Available data:

--*--

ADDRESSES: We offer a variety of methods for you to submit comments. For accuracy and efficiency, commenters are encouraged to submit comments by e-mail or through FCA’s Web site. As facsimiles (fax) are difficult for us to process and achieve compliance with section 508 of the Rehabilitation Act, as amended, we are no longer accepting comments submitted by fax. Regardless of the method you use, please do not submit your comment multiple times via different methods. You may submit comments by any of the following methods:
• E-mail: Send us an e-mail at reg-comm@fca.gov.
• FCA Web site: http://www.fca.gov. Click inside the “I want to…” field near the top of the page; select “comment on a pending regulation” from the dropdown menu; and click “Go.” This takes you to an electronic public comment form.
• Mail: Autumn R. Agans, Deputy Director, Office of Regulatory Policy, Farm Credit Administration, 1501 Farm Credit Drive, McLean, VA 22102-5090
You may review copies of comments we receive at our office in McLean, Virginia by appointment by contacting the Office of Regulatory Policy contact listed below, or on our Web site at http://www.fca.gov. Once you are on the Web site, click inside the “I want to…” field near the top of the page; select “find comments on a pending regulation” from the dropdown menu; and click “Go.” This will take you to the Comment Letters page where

--*--

Aim of the task:
All that is needed is the line containing "McLean, VA 22102-5090" and each line after it to the end of the data above, set down exactly.

Reply to the exercise:
• Mail: Autumn R. Agans, Deputy Director, Office of Regulatory Policy, Farm Credit Administration, 1501 Farm Credit Drive, McLean, VA 22102-5090
You may review copies of comments we receive at our office in McLean, Virginia by appointment by contacting the Office of Regulatory Policy contact listed below, or on our Web site at http://www.fca.gov. Once you are on the Web site, click inside the “I want to…” field near the top of the page; select “find comments on a pending regulation” from the dropdown menu; and click “Go.” This will take you to the Comment Letters page where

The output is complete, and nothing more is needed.